April 1972 In his keynote address to the Association for Childhood Education International, Chester M. Pierce, Professor of Education and Psychiatry in the Faculty of Medicine at Harvard University, proclaims: Every child in America entering school at the age of five is insane because he comes to school with certain allegiances toward our founding fathers, toward his parents, toward a belief in a supernatural being.
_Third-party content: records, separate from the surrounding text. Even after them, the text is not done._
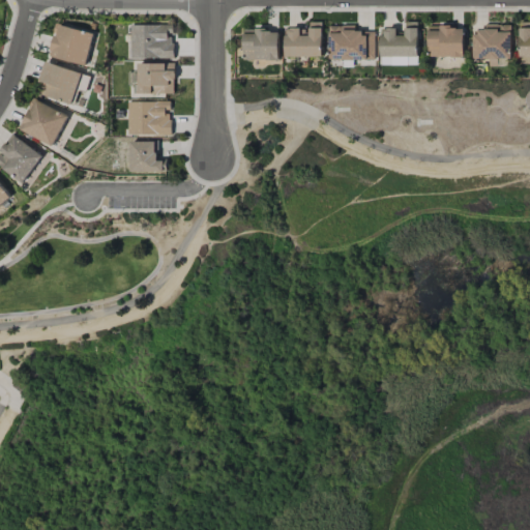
[(285,57),(322,57),(323,22),(310,22),(310,36),(300,36),(300,28),(285,28),(285,57)]
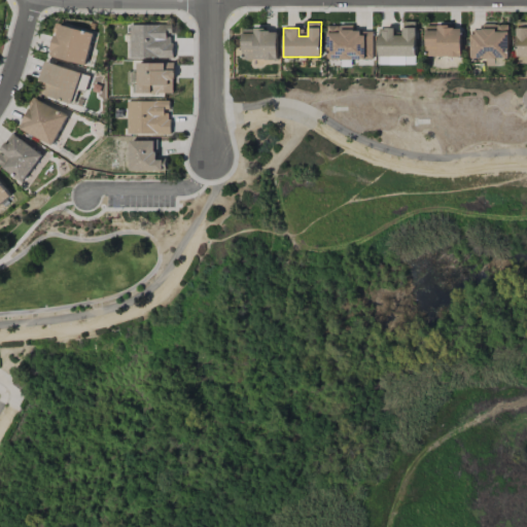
[(415,56),(416,22),(402,22),(402,33),(394,33),(394,28),(379,28),(378,56),(415,56)]
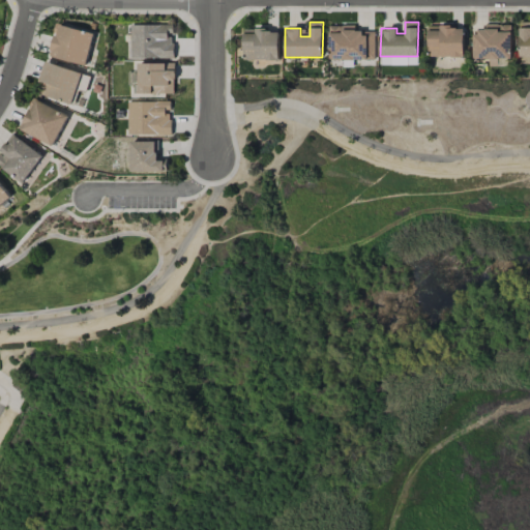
[(529,22),(519,23),(519,63),(529,63),(529,22)]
It’s up to you, teachers, to make all of these sick children well by creating the international child of the future.

Go for it, Teach.

BTW, have some sources?

None Dare Call It Education, by John A. Stormer, 1998, pages 70 and 155. Also: Bill Clinton: Friend or Foe? by Ann Wilson, 1993, 1994, page 174. Also: Brave New Schools, by Berit Kjos, 1973, 1980, 1982, page 160. Also: Set Up and Sold Out, by Holly Swanson, 1995, page 130. Also: “Bill Clinton’s Goals 2000,” Media Bypass Magazine, date, page 22.

One thought on “Five years old and nuts already

  1. There is a passage in one of Joe Orton’s plays which seems to sum up the Chester M. Pierce world-view, albeit in a British context:

    CIVILIAN: The police force used to have a reputation for integrity.
    COP: That was a mistake which has been rectified.

    The news that American five-year-olds should still have retained lunatic beliefs in a supernatural being as late as 1972 – fully nine years after Madalyn Murray O’Hair and the Supreme Court turned their country’s ruling class into a Hoxha-type museum of atheism – would almost make me sorry for Pierce if I had not steeled myself against feeling sorry for both Harvard academics and psychiatry professors.